[[ EXTRACTED RECORDS, beginning ]]

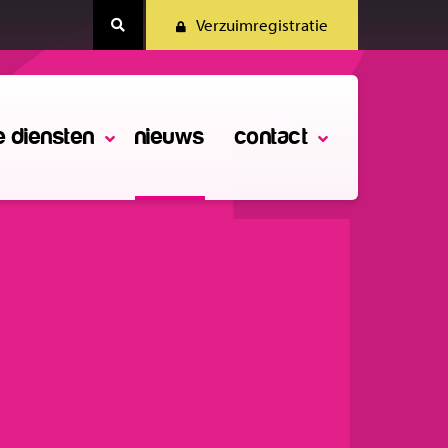
Verzuimregistratie
e diensten
nieuws
contact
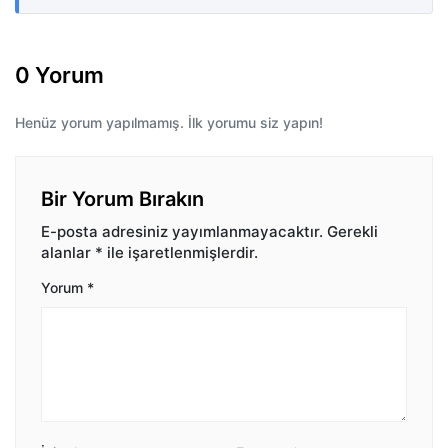
0 Yorum
Henüz yorum yapılmamış. İlk yorumu siz yapın!
Bir Yorum Bırakın
E-posta adresiniz yayımlanmayacaktır.
Gerekli
alanlar
*
ile işaretlenmişlerdir.
Yorum
*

[[ EXTRACTED RECORDS, end ]]

WHAT IS NEEDED: Reproduce the text of every row above verbatim, line for line, and omit the pictures.

EXERCISE ANSWER:
Verzuimregistratie
e diensten
nieuws
contact
0 Yorum
Henüz yorum yapılmamış. İlk yorumu siz yapın!
Bir Yorum Bırakın
E-posta adresiniz yayımlanmayacaktır.
Gerekli
alanlar
*
ile işaretlenmişlerdir.
Yorum
*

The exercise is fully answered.